Des moutons dans une bergerie

Manger l’animal ou la gestion du tragique : une brève histoire du lien homme-animal

Un dossier parrainé par SIAL Paris
© Trinity Kubassek

Et si retisser du lien avec l’animal que l’on mange, sans détourner le regard sur sa mort, pouvait redonner du sens à son existence ? Le pas de côté de Païdeia Conseil, à la lumière de l'histoire et de l'anthropologie, pour mieux comprendre les enjeux de l’alimentation carnée.

Des questions éthiques autour des normes d'abattage jusqu’à l’extinction des espèces d'élevages au nom de la souffrance animale, les débats actuels viande / sans viande reposent dans les deux cas sur une absence d’interaction entre les consommateurs et les animaux qu'ils mangent. Et à travers cette rupture du lien avec l’animal, c'est l’ensemble de notre rapport culturel au vivant qui est touché : indifférence généralisée envers le sort réservé aux animaux d’élevage d’un côté, dénonciation légitime mais absolutiste de l’autre. Et si retisser du lien avec l’animal que l’on mange, sans détourner le regard sur sa mort, pouvait redonner du sens à son existence ? Un détour historique et anthropologique s’impose pour mieux comprendre les enjeux de l’alimentation carnée.

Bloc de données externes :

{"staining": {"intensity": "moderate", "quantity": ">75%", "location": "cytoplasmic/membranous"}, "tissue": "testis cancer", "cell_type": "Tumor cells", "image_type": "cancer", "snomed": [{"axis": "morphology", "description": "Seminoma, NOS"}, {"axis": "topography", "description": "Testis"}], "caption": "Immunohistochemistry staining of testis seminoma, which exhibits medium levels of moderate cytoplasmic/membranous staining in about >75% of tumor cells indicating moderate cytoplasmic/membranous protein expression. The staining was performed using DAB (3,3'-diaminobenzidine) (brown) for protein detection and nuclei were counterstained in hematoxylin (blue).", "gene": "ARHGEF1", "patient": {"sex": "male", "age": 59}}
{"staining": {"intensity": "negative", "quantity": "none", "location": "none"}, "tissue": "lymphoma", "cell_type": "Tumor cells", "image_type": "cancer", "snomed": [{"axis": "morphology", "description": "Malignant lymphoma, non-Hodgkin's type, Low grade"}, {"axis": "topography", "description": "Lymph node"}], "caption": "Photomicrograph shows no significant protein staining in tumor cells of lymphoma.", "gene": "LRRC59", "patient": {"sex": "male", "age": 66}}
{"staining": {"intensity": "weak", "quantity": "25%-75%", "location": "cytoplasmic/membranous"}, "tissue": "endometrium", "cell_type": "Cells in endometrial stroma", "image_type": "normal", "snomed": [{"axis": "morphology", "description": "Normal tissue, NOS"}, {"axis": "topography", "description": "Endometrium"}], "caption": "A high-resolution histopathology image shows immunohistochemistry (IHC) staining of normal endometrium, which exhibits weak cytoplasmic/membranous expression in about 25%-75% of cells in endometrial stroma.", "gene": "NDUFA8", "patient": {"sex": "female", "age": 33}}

Des animaux et des hommes : une histoire culturelle

Au-delà de l’aspect physiologique, consommer ou ne pas consommer des animaux est un acte culturel inhérent aux sociétés humaines. Il en définit les structures sociales et les représentations du monde en même temps qu’il en est le produit. Les sociétés que les anthropologues appellent « totémiques » sont par exemple divisées en clans représentés par un totem animal, minéral ou végétal représentant l’ancêtre dont chaque clan est issu. Selon les sociétés, l’animal totem est prohibé ou au contraire consommé pour sa force symbolique.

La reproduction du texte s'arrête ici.